--- AUSGEWÄHLTE TEXTSTELLE ---

+---+

Kultur

Eric und Toby (Thiemo Strutzenberger, Moritz von Treuenfels) hadern mit ihrer offenen Beziehung. (Foto: Sandra Then)

04.02.2022

Das furchtbar schöne Leben

Starke deutschsprachige Erstaufführung von „Das Vermächtnis“ in München

Das Stück könnte auch „Das Landhaus“ heißen. Auf einem solchen Gut bei New York pflegt ein Mann seit den 1980er-Jahren HIV-kranke Männer, bis sie sterben; er schenkt ihnen Würde. Am Ende ist die Asche von Aberhunderten in seinem Garten bestattet.

Der Mann heißt Walter. In Eric hat er einen Seelenverwandten. Wer beide zudem verbindet, ist Henry. Mit ihm ist Walter fast vier Jahrzehnte liiert. Nach Walters Tod beginnt der jüngere Eric eine Partnerschaft mit ihm. Dazwischen tobt sich das nackte Leben aus, mit allen Höhen und Tiefen. In dem Landhaus werden Schicksale zusammengeführt, gebündelt, auch entschieden.

Intensives, ehrliches Spiel

Darum geht es in dem mehrfach ausgezeichneten, 2018 uraufgeführten Stück Das Vermächtnis von Matthew Lopez. Die deutschsprachige Erstaufführung am Münchner Residenztheater hat Philipp Stölzl inszeniert. In seiner Regie wird deutlich, dass Das Vermächtnis keineswegs nur eine Aufarbeitung der Aids-Seuche ist. Es ist auch kein „Schwulen-Stück“ wie Brokeback Mountain ein „Homo-Film“ ist. Im Grunde ist es unerheblich, dass nur eine Frau und sonst nur schwule Männer im Zentrum der Handlung stehen.

Denn es geht um das große Ganze: das furchtbar schöne Leben. Alle sehnen sich vor allem nach Liebe, Geborgenheit, Verständnis. Das verdeutlicht nicht zuletzt das höchst sinnliche, überaus intensive, ehrliche Spiel des zwölfköpfigen Ensembles. Über mehr als sieben Stunden taucht man immer tiefer ein in Geschichte und Geschichten. Sie vereinen alles in sich: herzzerreißende Tragik und absurdeste Komik, Trauer und Wut, Pathos und Groteske.

+---+

--- BEREITGESTELLTES MATERIAL ---
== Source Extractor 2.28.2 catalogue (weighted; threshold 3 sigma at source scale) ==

+---+

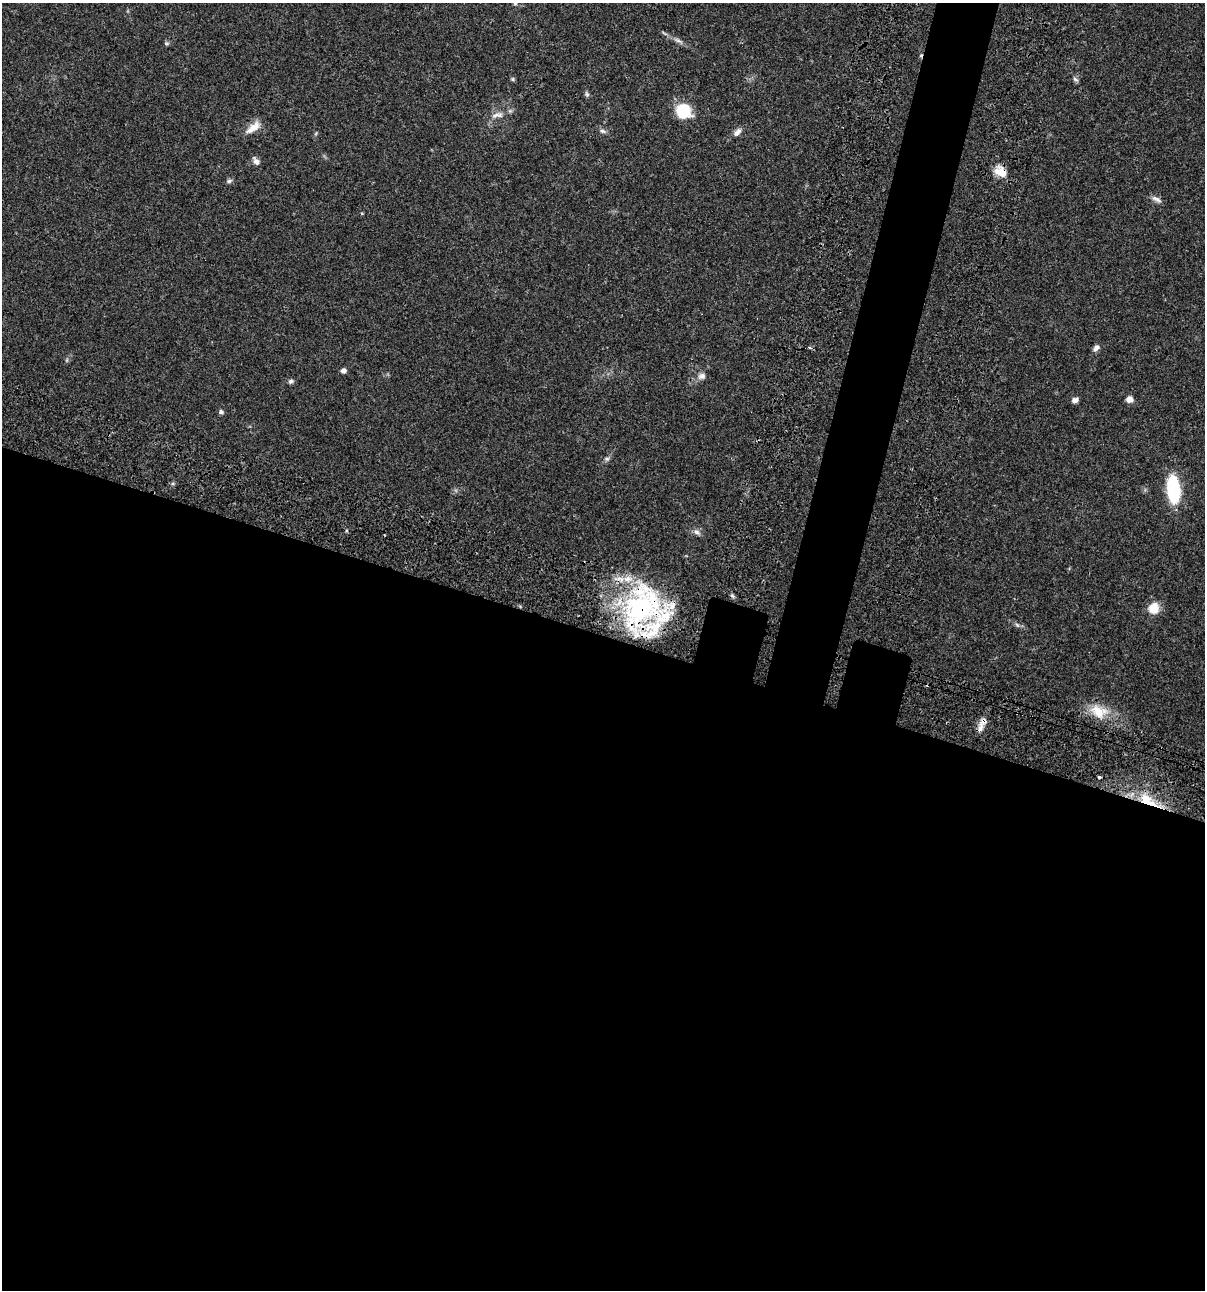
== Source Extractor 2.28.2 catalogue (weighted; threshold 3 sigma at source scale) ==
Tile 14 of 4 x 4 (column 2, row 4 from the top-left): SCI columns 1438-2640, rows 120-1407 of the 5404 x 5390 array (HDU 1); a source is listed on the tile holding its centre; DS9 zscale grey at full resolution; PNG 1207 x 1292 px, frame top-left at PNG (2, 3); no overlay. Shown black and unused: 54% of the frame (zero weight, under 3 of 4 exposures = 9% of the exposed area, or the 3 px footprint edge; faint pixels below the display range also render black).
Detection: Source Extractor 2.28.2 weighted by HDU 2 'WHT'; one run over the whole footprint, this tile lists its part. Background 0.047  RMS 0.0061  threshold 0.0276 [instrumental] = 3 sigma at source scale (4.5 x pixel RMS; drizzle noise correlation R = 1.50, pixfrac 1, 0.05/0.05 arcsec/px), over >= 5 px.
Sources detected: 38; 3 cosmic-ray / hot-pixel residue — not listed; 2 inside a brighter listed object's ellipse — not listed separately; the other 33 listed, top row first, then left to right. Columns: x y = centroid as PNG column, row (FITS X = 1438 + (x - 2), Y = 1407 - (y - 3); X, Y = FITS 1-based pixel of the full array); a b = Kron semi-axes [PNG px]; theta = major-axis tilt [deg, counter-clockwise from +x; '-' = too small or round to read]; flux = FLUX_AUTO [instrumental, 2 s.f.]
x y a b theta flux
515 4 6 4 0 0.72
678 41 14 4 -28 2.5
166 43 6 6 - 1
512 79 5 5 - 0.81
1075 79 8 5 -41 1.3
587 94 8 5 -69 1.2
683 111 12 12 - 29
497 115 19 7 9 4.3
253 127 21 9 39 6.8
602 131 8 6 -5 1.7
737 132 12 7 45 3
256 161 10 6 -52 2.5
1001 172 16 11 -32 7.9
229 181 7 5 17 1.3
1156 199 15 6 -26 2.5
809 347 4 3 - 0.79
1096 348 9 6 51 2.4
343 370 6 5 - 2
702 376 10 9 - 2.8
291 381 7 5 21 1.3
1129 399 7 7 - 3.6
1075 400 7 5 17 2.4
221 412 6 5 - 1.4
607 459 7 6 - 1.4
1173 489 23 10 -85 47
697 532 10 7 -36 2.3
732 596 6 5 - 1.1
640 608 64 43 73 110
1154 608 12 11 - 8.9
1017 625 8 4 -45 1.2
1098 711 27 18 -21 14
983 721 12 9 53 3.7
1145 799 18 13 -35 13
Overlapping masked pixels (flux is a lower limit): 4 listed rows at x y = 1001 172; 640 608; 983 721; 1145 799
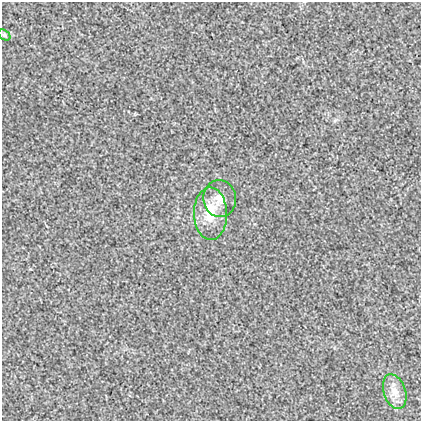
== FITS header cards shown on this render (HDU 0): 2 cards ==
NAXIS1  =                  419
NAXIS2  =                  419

+---+

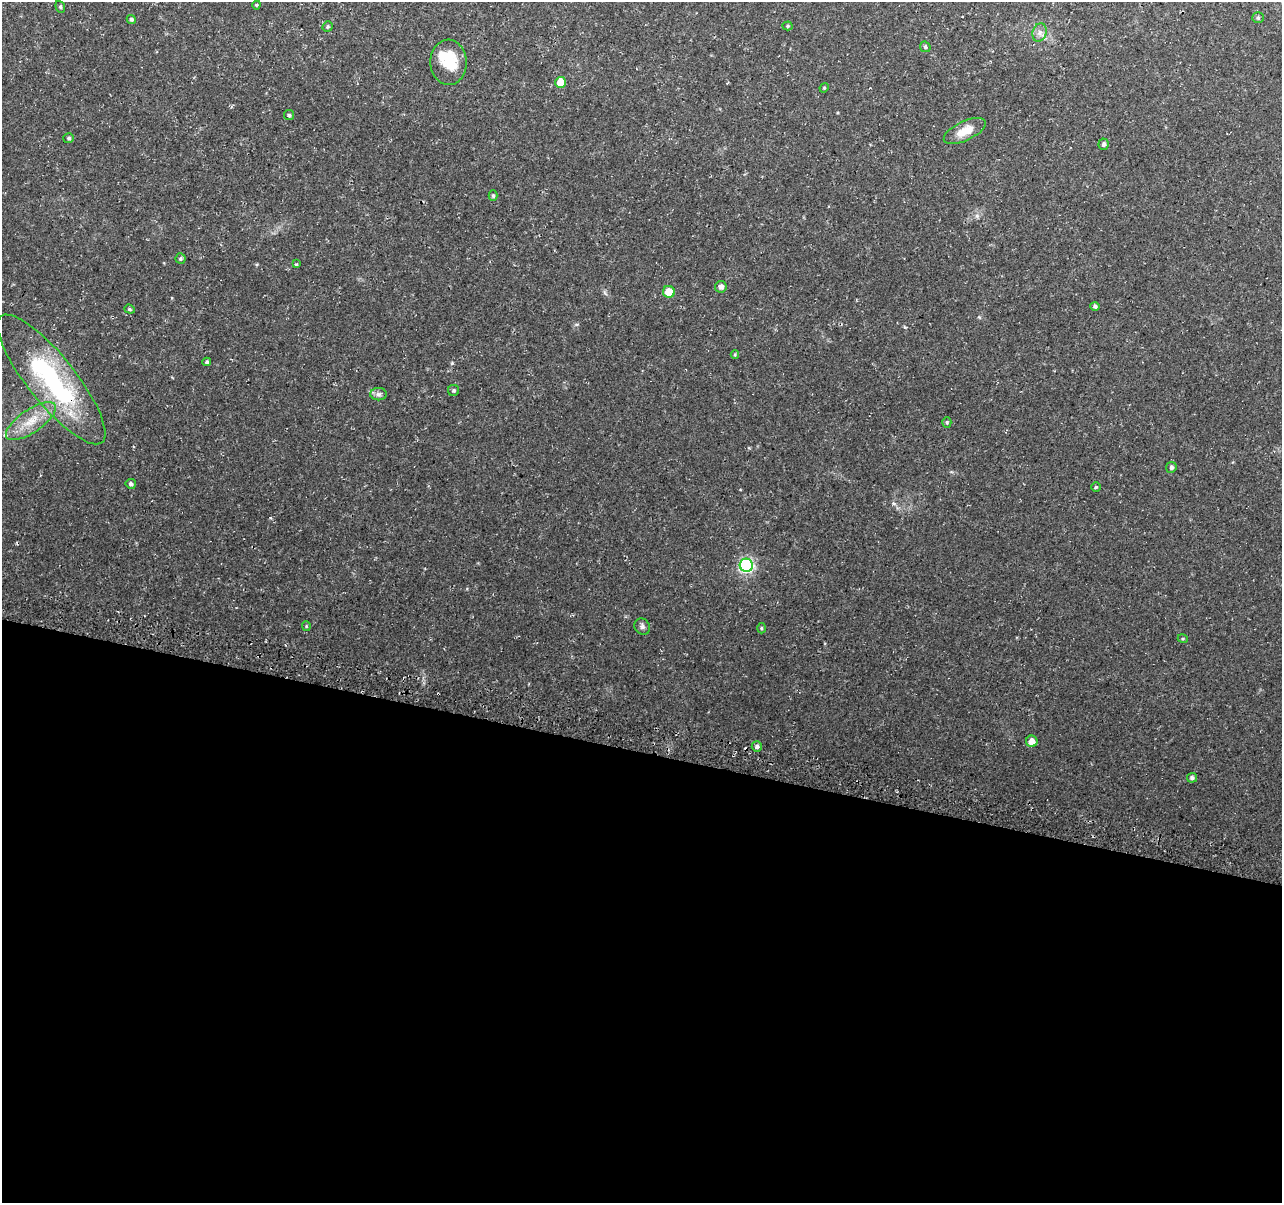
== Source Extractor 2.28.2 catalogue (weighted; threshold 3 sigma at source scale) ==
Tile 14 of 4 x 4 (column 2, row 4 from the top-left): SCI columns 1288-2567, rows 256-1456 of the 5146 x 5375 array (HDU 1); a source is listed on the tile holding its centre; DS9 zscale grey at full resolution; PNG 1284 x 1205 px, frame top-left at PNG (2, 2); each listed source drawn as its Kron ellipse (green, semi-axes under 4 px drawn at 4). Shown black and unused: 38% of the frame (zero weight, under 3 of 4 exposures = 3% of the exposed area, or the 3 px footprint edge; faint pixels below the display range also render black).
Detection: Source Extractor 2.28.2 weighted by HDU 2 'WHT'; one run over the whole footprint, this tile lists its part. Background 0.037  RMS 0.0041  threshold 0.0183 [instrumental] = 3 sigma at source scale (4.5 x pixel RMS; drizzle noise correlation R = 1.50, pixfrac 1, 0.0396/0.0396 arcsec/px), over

+---+

--- AUFGABE A ---
Beantworte zur Theaterkritik diese Fragen:
(i) Wie heißt der Mann, der auf dem Landhaus bei New York HIV-kranke Männer pflegt?
(ii) In welchem Jahr wurde das Stück uraufgeführt?
(iii) Aus wie vielen Mitgliedern besteht das Ensemble?
--- AUFGABE B ---
Gib einen Abschnitt der Theaterkritik wortgetreu aus. Beginne bei den Worten „Das Stück könnte“, und höre nach den Worten „gebündelt, auch entschieden.“ auf.
Die Einträge sind eigenständiges Material und gehören nicht zur Textstelle.

--- ANTWORT A ---
(i) Der Mann heißt Walter.
(ii) Das Stück wurde 2018 uraufgeführt.
(iii) Das Ensemble besteht aus zwölf Mitgliedern.

--- ANTWORT B ---
Das Stück könnte auch „Das Landhaus“ heißen. Auf einem solchen Gut bei New York pflegt ein Mann seit den 1980er-Jahren HIV-kranke Männer, bis sie sterben; er schenkt ihnen Würde. Am Ende ist die Asche von Aberhunderten in seinem Garten bestattet.

Der Mann heißt Walter. In Eric hat er einen Seelenverwandten. Wer beide zudem verbindet, ist Henry. Mit ihm ist Walter fast vier Jahrzehnte liiert. Nach Walters Tod beginnt der jüngere Eric eine Partnerschaft mit ihm. Dazwischen tobt sich das nackte Leben aus, mit allen Höhen und Tiefen. In dem Landhaus werden Schicksale zusammengeführt, gebündelt, auch entschieden.